HDF5 (Hierarchical Data Format 5) is a high-performance I/O technology suite, designed for complex data sets. The HDF5 technology suite is composed of a data model, a file format, an API, a library, and a set of software tools.
Cray-optimized HDF5 libraries and software tools can be added to your environment by loading the cray-hdf5 or cray-hdf5-parallel modules.
module load cray-hdf5
module load cray-hdf5-parallel
module avail -t 2>&1 | grep -i cray-hdf5
Using HDF5 in Python
H5py is popular python interface to the HDF5 binary data format. Currently, the miniconda-3.6/conda-4.4.10 module provides parallel h5py support (while miniconda-2.7/conda-4.4.10 only provides serial support).

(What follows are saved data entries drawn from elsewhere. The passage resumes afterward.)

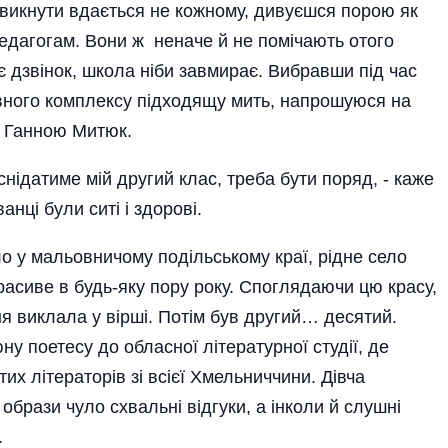
 звикнути вдається не кожному, дивуєшся порою як
едагогам. Вони ж неначе й не помічають отого
є дзвінок, школа ніби завмирає. Вибравши під час
вного комплексу підходящу мить, напрошуюся на
в Ганною Митюк.
 снідатиме мій другий клас, треба бути поряд, - каже
нці були ситі і здорові.
 у мальовничому по­дільському краї, рідне село
асиве в будь-яку пору року. Споглядаючи цю красу,
я виклала у вірші. Потім був другий… десятий.
у поетесу до обласної літературної студії, де
х літераторів зі всієї Хмельниччини. Дівча
і образи чуло схвальні відгуки, а інколи й слушні
.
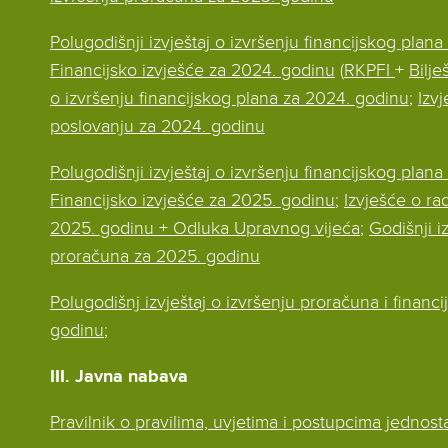
Polugodišnji izvještaj o izvršenju financijskog plan
Financijsko izvješće za 2024. godinu
(
RKPFI
+
Bilje
o izvršenju financijskog plana za 2024. godinu
;
Izvj
poslovanju za 2024. godinu
Polugodišnji izvještaj o izvršenju financijskog plan
Financijsko izvješće za 2025. godinu
;
Izvješće o ra
2025. godinu + Odluka Upravnog vijeća
;
Godišnji i
proračuna za 2025. godinu
Polugodišnj izvještaj o izvršenju proračuna i financ
godinu
;
III. Javna nabava
Pravilnik o pravilima, uvjetima i postupcima jedno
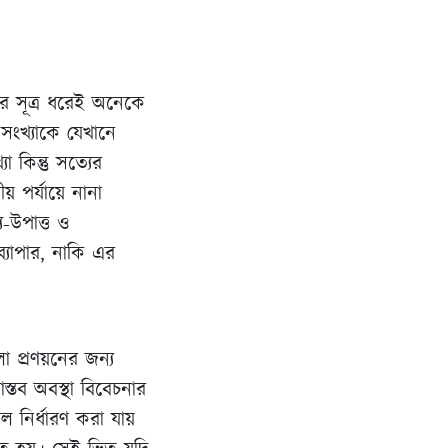
গের সূত্র ধরেই অনেকে
 সংখ্যাকে যেখানে
 কিন্তু সত্যের
ীয় পর্যায়ে নানা
-উপাত্ত ও
্যাপার, নাকি এর
া প্রণয়নের জন্য
্তব অবস্থা বিবেচনার
ল নির্ধারণ করা যায়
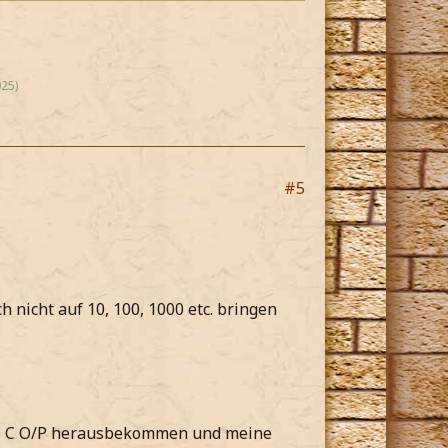
25)
#5
nicht auf 10, 100, 1000 etc. bringen
Ende C O/P herausbekommen und meine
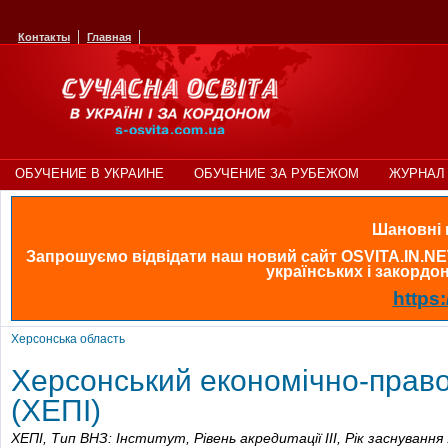
Контакты
Главная
ОБУЧЕНИЕ В УКРАИНЕ
ОБУЧЕНИЕ ЗА РУБЕЖОМ
ЖУРНАЛ 
Шановні в
Запрошуємо відвідати наш новий сайт OSVITA.IN.NE
українських і закордонн
https:
Херсонська область
Херсонський економічно-право
(ХЕПІ)
ХЕПІ,
Тип ВНЗ: Інститут,
Рівень акредитації ІІІ,
Рік заснування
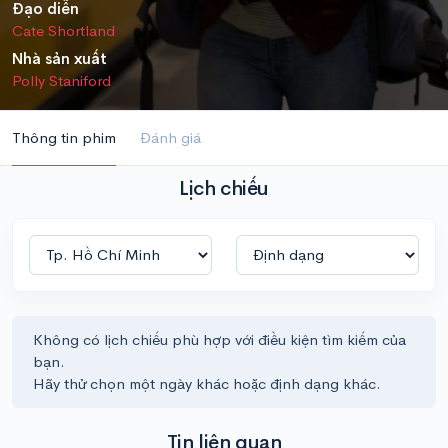
Đạo diễn
Cate Shortland
Nhà sản xuất
Polly Staniford
Thông tin phim
Đánh giá
Lịch chiếu
Không có lịch chiếu phù hợp với điều kiện tìm kiếm của
bạn.
Hãy thử chọn một ngày khác hoặc định dạng khác.
Tin liên quan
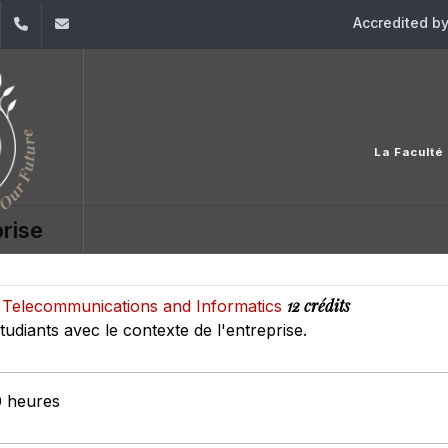
Accredited b
dIn
YouTube
+961 (1) 421 315
inci@usj.edu.lb
La Faculté
rise
12 crédits
of Telecommunications and Informatics
étudiants avec le contexte de l'entreprise.
0 heures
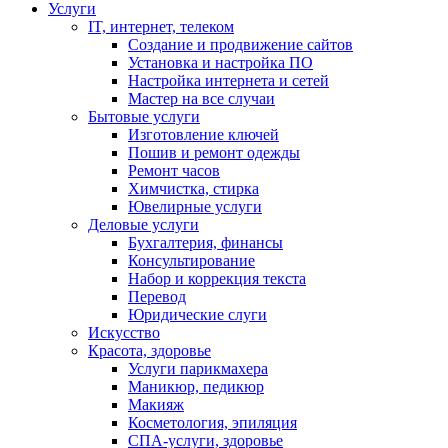
Услуги
IT, интернет, телеком
Создание и продвижение сайтов
Установка и настройка ПО
Настройка интернета и сетей
Мастер на все случаи
Бытовые услуги
Изготовление ключей
Пошив и ремонт одежды
Ремонт часов
Химчистка, стирка
Ювелирные услуги
Деловые услуги
Бухгалтерия, финансы
Консультирование
Набор и коррекция текста
Перевод
Юридические слуги
Искусство
Красота, здоровье
Услуги парикмахера
Маникюр, педикюр
Макияж
Косметология, эпиляция
СПА-услуги, здоровье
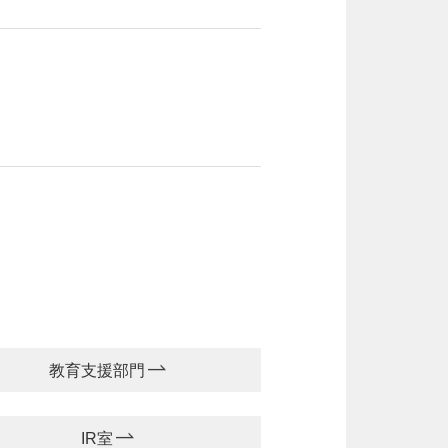
教育支援部門
IR室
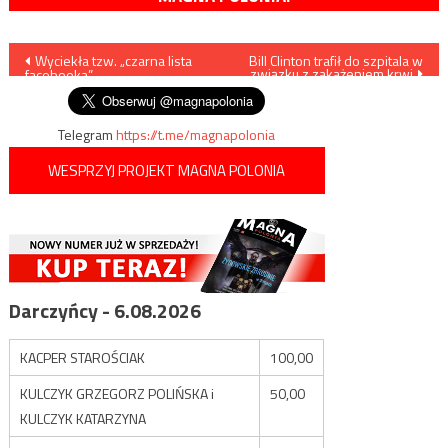
Nawigacja
Wyciekła tzw. „czarna lista
Bill Clinton trafił do szpitala w
związku z zakażeniem krwi
facebooka”
wpisu
Telegram
https://t.me/magnapolonia
WESPRZYJ PROJEKT MAGNA POLONIA
Darczyńcy - 6.08.2026
KACPER STAROŚCIAK
100,00
KULCZYK GRZEGORZ POLIŃSKA i
50,00
KULCZYK KATARZYNA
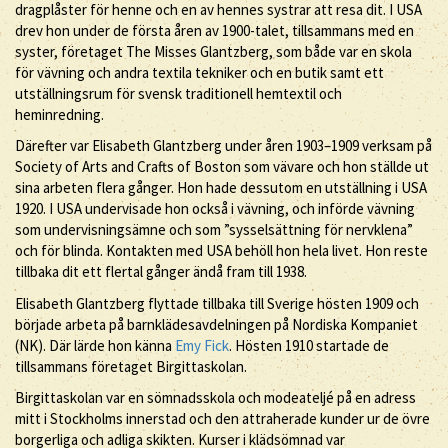
dragplåster för henne och en av hennes systrar att resa dit. I USA
drev hon under de första åren av 1900-talet, tillsammans med en
syster, företaget The Misses Glantzberg, som både var en skola
för vävning och andra textila tekniker och en butik samt ett
utställningsrum för svensk traditionell hemtextil och
heminredning.
Därefter var Elisabeth Glantzberg under åren 1903–1909 verksam på
Society of Arts and Crafts of Boston som vävare och hon ställde ut
sina arbeten flera gånger. Hon hade dessutom en utställning i USA
1920. I USA undervisade hon också i vävning, och införde vävning
som undervisningsämne och som ”sysselsättning för nervklena”
och för blinda. Kontakten med USA behöll hon hela livet. Hon reste
tillbaka dit ett flertal gånger ändå fram till 1938.
Elisabeth Glantzberg flyttade tillbaka till Sverige hösten 1909 och
började arbeta på barnklädesavdelningen på Nordiska Kompaniet
(NK). Där lärde hon känna
Emy Fick
. Hösten 1910 startade de
tillsammans företaget Birgittaskolan.
Birgittaskolan var en sömnadsskola och modeateljé på en adress
mitt i Stockholms innerstad och den attraherade kunder ur de övre
borgerliga och adliga skikten. Kurser i klädsömnad var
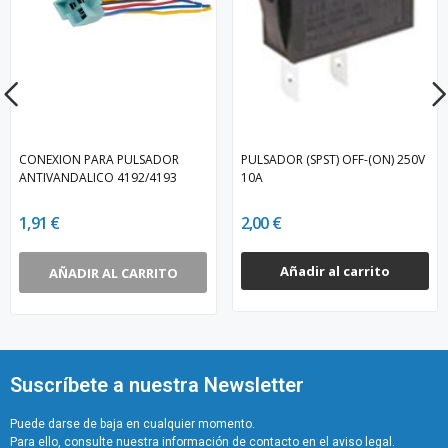
CONEXION PARA PULSADOR
PULSADOR (SPST) OFF-(ON) 250V
ANTIVANDALICO 4192/4193
10A
1,91 €
2,00 €
Añadir al carrito
AÑADIR AL CARRITO
Suscríbete a nuestra Newsletter
Puede darse de baja en cualquier momento.
Para ello, consulte nuestra información de contacto en el aviso legal.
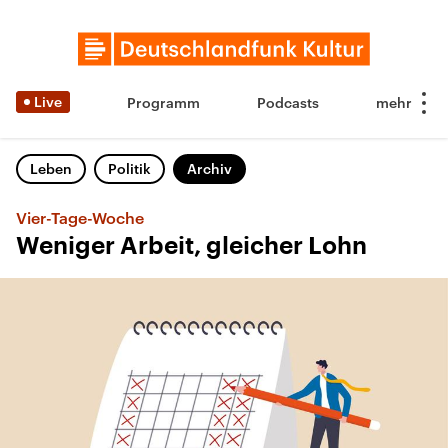
Live
Programm
Podcasts
Leben
Politik
Archiv
Vier-Tage-Woche
Weniger Arbeit, gleicher Lohn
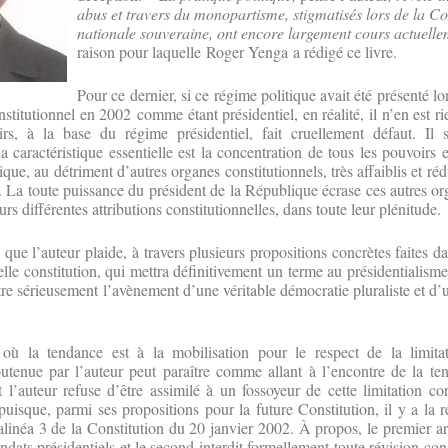
abus et travers du monopartisme, stigmatisés lors de la C
nationale souveraine, ont encore largement cours actuelle
raison pour laquelle Roger Yenga a rédigé ce livre.
Pour ce dernier, si ce régime politique avait été présenté l
titutionnel en 2002 comme étant présidentiel, en réalité, il n’en est ri
irs, à la base du régime présidentiel, fait cruellement défaut. Il s
a caractéristique essentielle est la concentration de tous les pouvoirs 
que, au détriment d’autres organes constitutionnels, très affaiblis et réd
n. La toute puissance du président de la République écrase ces autres or
urs différentes attributions constitutionnelles, dans toute leur plénitude.
 que l’auteur plaide, à travers plusieurs propositions concrètes faites d
le constitution, qui mettra définitivement un terme au présidentialisme 
e sérieusement l’avènement d’une véritable démocratie pluraliste et d’u
.
où la tendance est à la mobilisation pour le respect de la limita
soutenue par l’auteur peut paraître comme allant à l’encontre de la te
 l’auteur refuse d’être assimilé à un fossoyeur de cette limitation con
puisque, parmi ses propositions pour la future Constitution, il y a la 
alinéa 3 de la Constitution du 20 janvier 2002. À propos, le premier art
ndats présidentiels et le second interdit formellement toute révision con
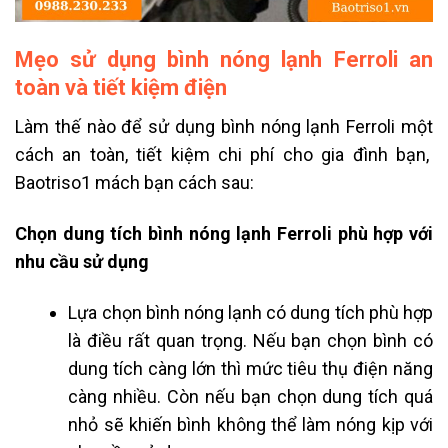
Mẹo sử dụng bình nóng lạnh Ferroli an
toàn và tiết kiệm điện
Làm thế nào để sử dụng bình nóng lạnh Ferroli một
cách an toàn, tiết kiệm chi phí cho gia đình bạn,
Baotriso1 mách bạn cách sau:
Chọn dung tích bình nóng lạnh Ferroli phù hợp với
nhu cầu sử dụng
Lựa chọn bình nóng lạnh có dung tích phù hợp
là điều rất quan trọng. Nếu bạn chọn bình có
dung tích càng lớn thì mức tiêu thụ điện năng
càng nhiều. Còn nếu bạn chọn dung tích quá
nhỏ sẽ khiến bình không thể làm nóng kịp với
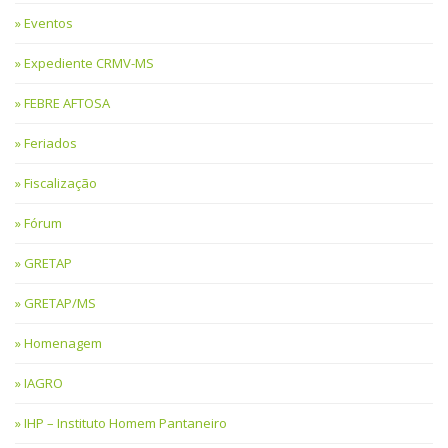
Eventos
Expediente CRMV-MS
FEBRE AFTOSA
Feriados
Fiscalização
Fórum
GRETAP
GRETAP/MS
Homenagem
IAGRO
IHP – Instituto Homem Pantaneiro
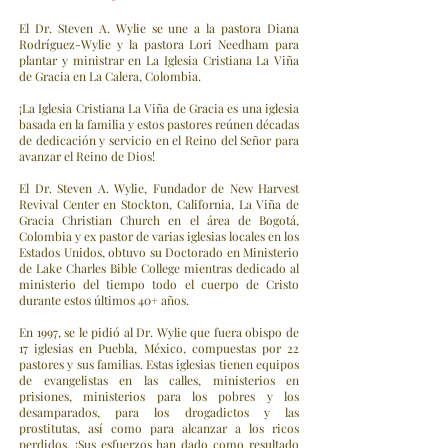
El Dr. Steven A. Wylie se une a la pastora Diana
Rodríguez-Wylie y la pastora Lori Needham para
plantar y ministrar en La Iglesia Cristiana La Viña
de Gracia en La Calera, Colombia.
¡La Iglesia Cristiana La Viña de Gracia es una iglesia
basada en la familia y estos pastores reúnen décadas
de dedicación y servicio en el Reino del Señor para
avanzar el Reino de Dios!
El Dr. Steven A. Wylie, Fundador de New Harvest
Revival Center en Stockton, California, La Viña de
Gracia Christian Church en el área de Bogotá,
Colombia y ex pastor de varias iglesias locales en los
Estados Unidos, obtuvo su Doctorado en Ministerio
de Lake Charles Bible College mientras dedicado al
ministerio del tiempo todo el cuerpo de Cristo
durante estos últimos 40+ años.
En 1997, se le pidió al Dr. Wylie que fuera obispo de
17 iglesias en Puebla, México, compuestas por 22
pastores y sus familias. Estas iglesias tienen equipos
de evangelistas en las calles, ministerios en
prisiones, ministerios para los pobres y los
desamparados, para los drogadictos y las
prostitutas, así como para alcanzar a los ricos
perdidos. ¡Sus esfuerzos han dado como resultado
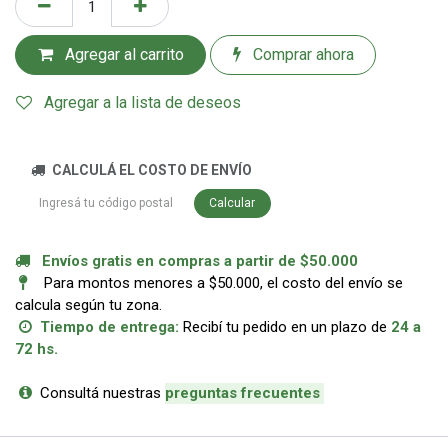
Agregar al carrito
Comprar ahora
Agregar a la lista de deseos
CALCULÁ EL COSTO DE ENVÍO
Calcular
Envíos gratis en compras a partir de $50.000
Para montos menores a $50.000, el costo del envío se
calcula según tu zona.
Tiempo de entrega:
Recibí tu pedido en un plazo de
24 a
72 hs.
Consultá nuestras
p
reguntas frecuentes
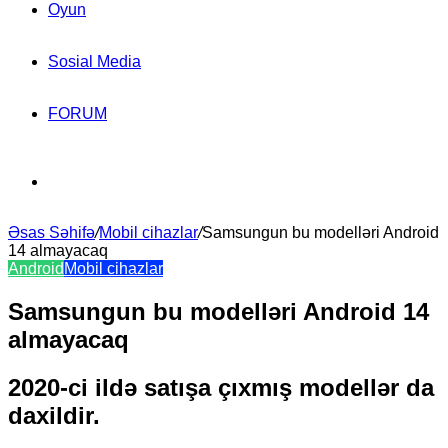
Oyun
Sosial Media
FORUM
Search
Əsas Səhifə
for
/
Mobil cihazlar
/
Samsungun bu modelləri Android
14 almayacaq
Android
Mobil cihazlar
Samsungun bu modelləri Android 14
almayacaq
2020-ci ildə satışa çıxmış modellər da
daxildir.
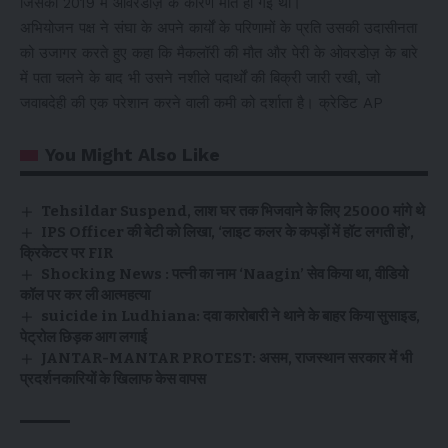
जिसकी 2019 में ओवरडोज़ के कारण मौत हो गई थी।
अभियोजन पक्ष ने संघा के अपने कार्यों के परिणामों के प्रति उसकी उदासीनता
को उजागर करते हुए कहा कि मैकलॉरी की मौत और पेरी के ओवरडोज़ के बारे
में पता चलने के बाद भी उसने नशीले पदार्थों की बिक्री जारी रखी, जो
जवाबदेही की एक परेशान करने वाली कमी को दर्शाता है। क्रेडिट AP
You Might Also Like
Tehsildar Suspend, लाश घर तक भिजवाने के लिए ₹25000 मांगे थे
IPS Officer की बेटी को लिखा, ‘लाइट कलर के कपड़ों में हॉट लगती हो’,
क्रिकेटर पर FIR
Shocking News : पत्नी का नाम ‘Naagin’ सेव किया था, वीडियो
कॉल पर कर ली आत्महत्या
suicide in Ludhiana: दवा कारोबारी ने थाने के बाहर किया सुसाइड,
पेट्रोल छिड़क आग लगाई
JANTAR-MANTAR PROTEST: असम, राजस्थान सरकार में भी
प्रदर्शनकारियों के खिलाफ केस वापस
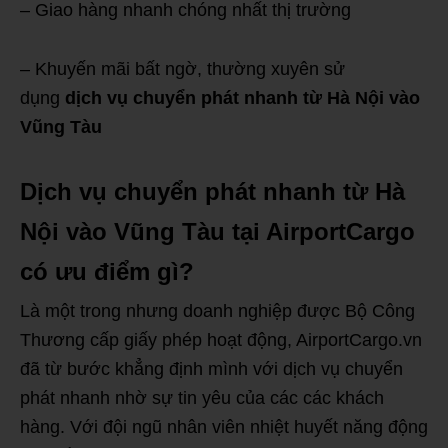
– Giao hàng nhanh chóng nhất thị trường
– Khuyến mãi bất ngờ, thường xuyên sử
dụng
dịch vụ chuyển phát nhanh từ Hà Nội vào
Vũng Tàu
Dịch vụ chuyển phát nhanh từ Hà
Nội vào Vũng Tàu tại AirportCargo
có ưu điểm gì?
Là một trong nhưng doanh nghiệp được Bộ Công
Thương cấp giấy phép hoạt động, AirportCargo.vn
đã từ bước khẳng định mình với dịch vụ chuyển
phát nhanh nhờ sự tin yêu của các các khách
hàng. Với đội ngũ nhân viên nhiệt huyết năng động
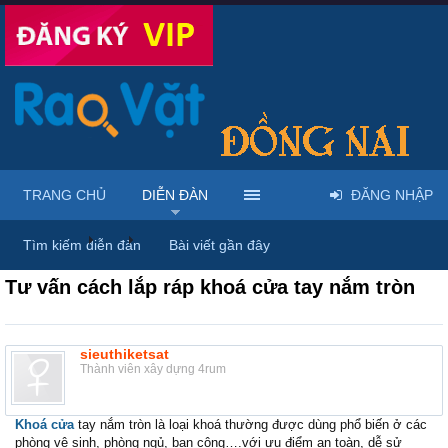
TRANG CHỦ
DIỄN ĐÀN
ĐĂNG NHẬP
Diễn đàn
...
Rao vặt tổng hợp - Uy tín - Miễn phí
Tìm kiếm diễn đàn
Bài viết gần đây
Tư vấn cách lắp ráp khoá cửa tay nắm tròn
sieuthiketsat
Thành viên xây dựng 4rum
Khoá cửa
tay nắm tròn là loại khoá thường được dùng phổ biến ở các
phòng vệ sinh, phòng ngủ, ban công….với ưu điểm an toàn, dễ sử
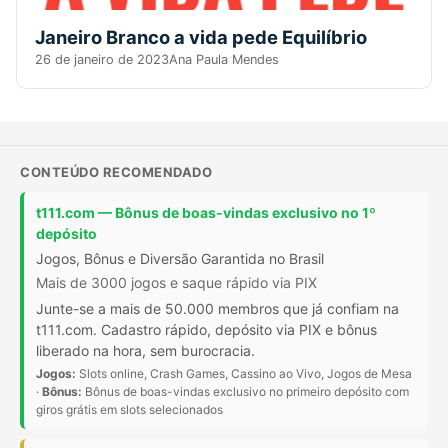
Janeiro Branco a vida pede Equilíbrio
26 de janeiro de 2023
Ana Paula Mendes
CONTEÚDO RECOMENDADO
t111.com — Bônus de boas-vindas exclusivo no 1º
depósito
Jogos, Bônus e Diversão Garantida no Brasil
Mais de 3000 jogos e saque rápido via PIX
Junte-se a mais de 50.000 membros que já confiam na
t111.com. Cadastro rápido, depósito via PIX e bônus
liberado na hora, sem burocracia.
Jogos:
Slots online, Crash Games, Cassino ao Vivo, Jogos de Mesa
·
Bônus:
Bônus de boas-vindas exclusivo no primeiro depósito com
giros grátis em slots selecionados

To perform a custom pip-installation of parallel h5py in a local user directory, the following command can be used:
HDF5_MPI="ON" HDF5_DIR=$CRAY_HDF5_DIR pip install --user --no-binary=h5py h5py
Warning: Users should always CLONE the module-provided miniconda environment before making changes.
Other I/O Libraries
The libraries activated by the cray-hdf5-parallel modules leverage MPI-IO for parallel file-system access. Therefore, parallel performance is limited that of the active cray-mpich library (currently cray-mpich/7.7.0 by default).
In addition to HDF5 and MPI-IO, netCDF and PnetCDF modules are also available on Theta. Since PnetCDF leverages MPI-IO for parallelism, it's parallel performance is also limited to that of MPI-IO.